Five years later when I was brining my first adopted child home from the hospital, I had the same exact sensation.
Maybe it was because he was a baby, but as soon as he was with me, he was mine. I still woke overnight to the tiniest sounds he made, I still felt immediately like I knew what was best for him.
post #16 of 18
Quote:
Originally Posted by mamagi View Post
When I was brining my first biological child home from the birthing center at the hospital, I kept thinking how surreal the whole situation was. I kind of couldn't believe I could just bring this baby home with me!
Five years later when I was brining my first adopted child home from the hospital, I had the same exact sensation.
Maybe it was because he was a baby, but as soon as he was with me, he was mine. I still woke overnight to the tiniest sounds he made, I still felt immediately like I knew what was best for him.

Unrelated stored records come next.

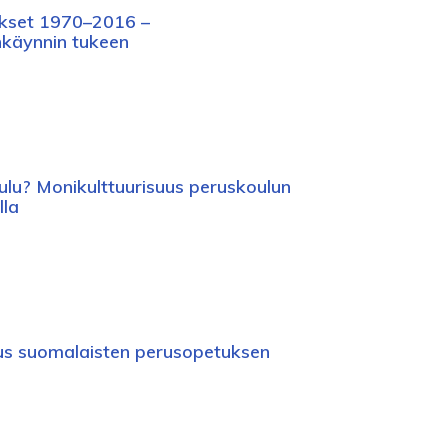
okset 1970–2016 –
nkäynnin tukeen
ulu? Monikulttuurisuus peruskoulun
lla
aus suomalaisten perusopetuksen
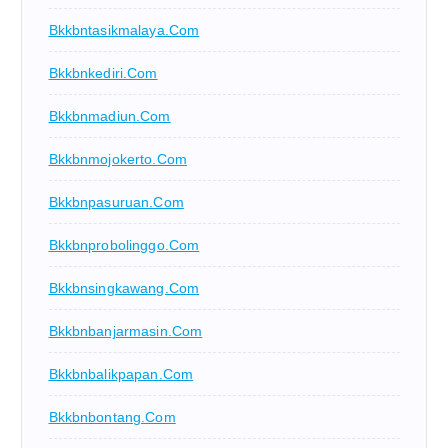
Bkkbntasikmalaya.com
Bkkbnkediri.com
Bkkbnmadiun.com
Bkkbnmojokerto.com
Bkkbnpasuruan.com
Bkkbnprobolinggo.com
Bkkbnsingkawang.com
Bkkbnbanjarmasin.com
Bkkbnbalikpapan.com
Bkkbnbontang.com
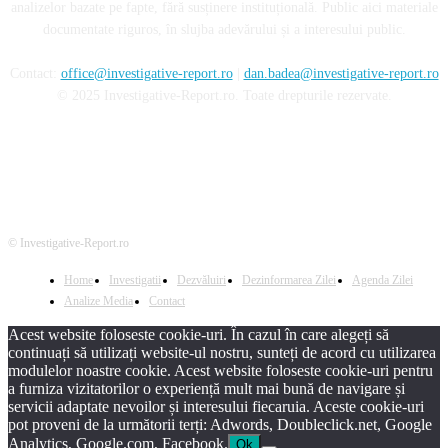
analizelor bazate pe fapte, fără susținere instituțională. Public aici materiale
documentate riguros, în slujba adevărului și a interesului public.
Contact:
office@investigative-report.ro
|
dan.badea@investigative-report.ro
© 2025 Investigative-Report.ro. Toate drepturile rezervate.
© Investigative-Report.ro
Home
Investigatii
Dezvăluiri
Dezinformarea Zilei
Agenda Zilei
Analize Media
Contact
Acest website foloseste cookie-uri. În cazul în care alegeți să
continuați să utilizați website-ul nostru, sunteți de acord cu utilizarea
modulelor noastre cookie. Acest website foloseste cookie-uri pentru
a furniza vizitatorilor o experiență mult mai bună de navigare și
servicii adaptate nevoilor și interesului fiecaruia. Aceste cookie-uri
pot proveni de la următorii terți: Adwords, Doubleclick.net, Google
Analytics, Google.com, Facebook.
Ok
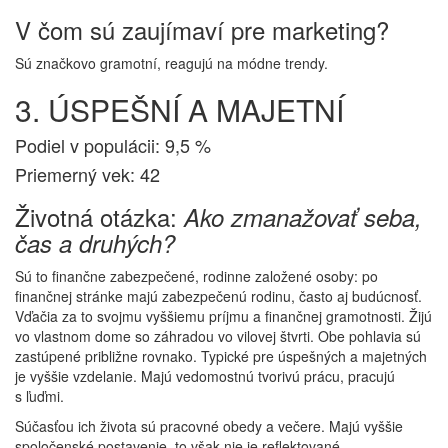
V čom sú zaujímaví pre marketing?
Sú značkovo gramotní, reagujú na módne trendy.
3. ÚSPEŠNÍ A MAJETNÍ
Podiel v populácii: 9,5 %
Priemerný vek: 42
Životná otázka:
Ako zmanažovať seba,
čas a druhých?
Sú to finančne zabezpečené, rodinne založené osoby: po
finančnej stránke majú zabezpečenú rodinu, často aj budúcnosť.
Vďačia za to svojmu vyššiemu príjmu a finančnej gramotnosti. Žijú
vo vlastnom dome so záhradou vo vilovej štvrti. Obe pohlavia sú
zastúpené približne rovnako. Typické pre úspešných a majetných
je vyššie vzdelanie. Majú vedomostnú tvorivú prácu, pracujú
s ľuďmi.
Súčasťou ich života sú pracovné obedy a večere. Majú vyššie
spoločenské postavenie, to však nie je reflektované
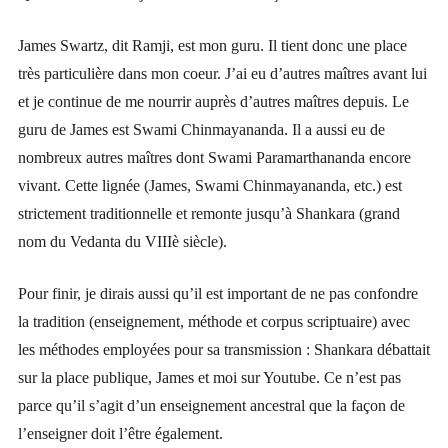
James Swartz, dit Ramji, est mon guru. Il tient donc une place
très particulière dans mon coeur. J’ai eu d’autres maîtres avant lui
et je continue de me nourrir auprès d’autres maîtres depuis. Le
guru de James est Swami Chinmayananda. Il a aussi eu de
nombreux autres maîtres dont Swami Paramarthananda encore
vivant. Cette lignée (James, Swami Chinmayananda, etc.) est
strictement traditionnelle et remonte jusqu’à Shankara (grand
nom du Vedanta du VIIIè siècle).
Pour finir, je dirais aussi qu’il est important de ne pas confondre
la tradition (enseignement, méthode et corpus scriptuaire) avec
les méthodes employées pour sa transmission : Shankara débattait
sur la place publique, James et moi sur Youtube. Ce n’est pas
parce qu’il s’agit d’un enseignement ancestral que la façon de
l’enseigner doit l’être également.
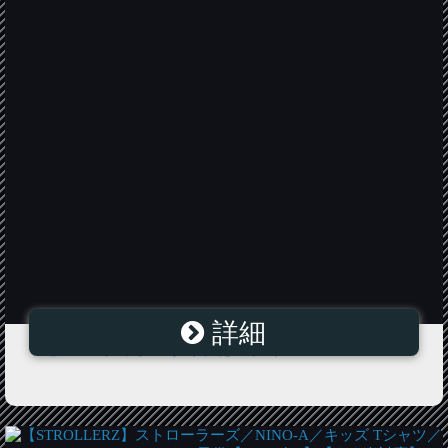
詳細
4連アコーディオンJタイプ花のみ1本 C4-LK-J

That was pretty much my experience too...after i gave birth to my son, everyone left (it was a homebirth) and i was left all alone with this whole new person...so surreal. I couldnt quite believe that you could just HAVE a baby like that. It actually took me a little while (days i guess?) to really feel that all encompassing "i would die for you" type of love. With my adopted son, it was very similar. (he was placed at almost three weeks old.) With my foster (hope to adopt soon) son, he was a toddler, and it felt more like someone ELSE'S child just got dumped in my lap, this little person i didnt know at all, who didnt seem particularly happy to be there. I took me a good long while, months probably to start feeling like he was mine...even things like letting him share my spoon or even diapering him felt weird because, well, we didnt know each other. We were strangers. But gradually that went away...its not gone entirely and i cant say honestly i feel "EXACTLY" the same as with my adopted (and bio) son, but we are getting there. Having the TPR go through and visits stopped helped alot, because i wasnt being reminded that i'm "not the mama"...and i imagine, if the adoption goes through (currently its contested) that before long i will feel just as bonded.
post #17 of 18
I think it is a misnomer that fierce, immediate bonding is inevitable just because a child is biologically related to you. Every parent-child relationship is different. Your relationship with your second child is going to be different than the one you have to your first child. Yes, there are elements of adoption that can complicate the experience of bonding, and I don't mean to under estimate or diminish the nuanced experience of adoption by all triad members. But I just mean to say that I think you are assuming a lot in thinking that you would have the same type of bond with your second child as you would with your first if you only gave birth.
post #18 of 18
I also had very different bonding experiences with my first (bio) and my second (bio). Both are boys, too. My first was immediate and intense. My second... I was happy, but I was so glad that my DH bonded immediately, because the intense bonding was not immediate. It was several weeks before it even started, and months before it felt as intense. Sure, I loved him. I nursed him, cared for him. I just did not feel the same way.

So, whether a child enters the family via adoption or biological birth, there are variances into how bonding occurs. I admit that I was kind of worried about bonding when we started foster care. I had realized that how I felt about other people's kids in general was different than how I felt about mine. But it wasn't worth the worry. I bonded just fine, and I love my DD. she is amazing!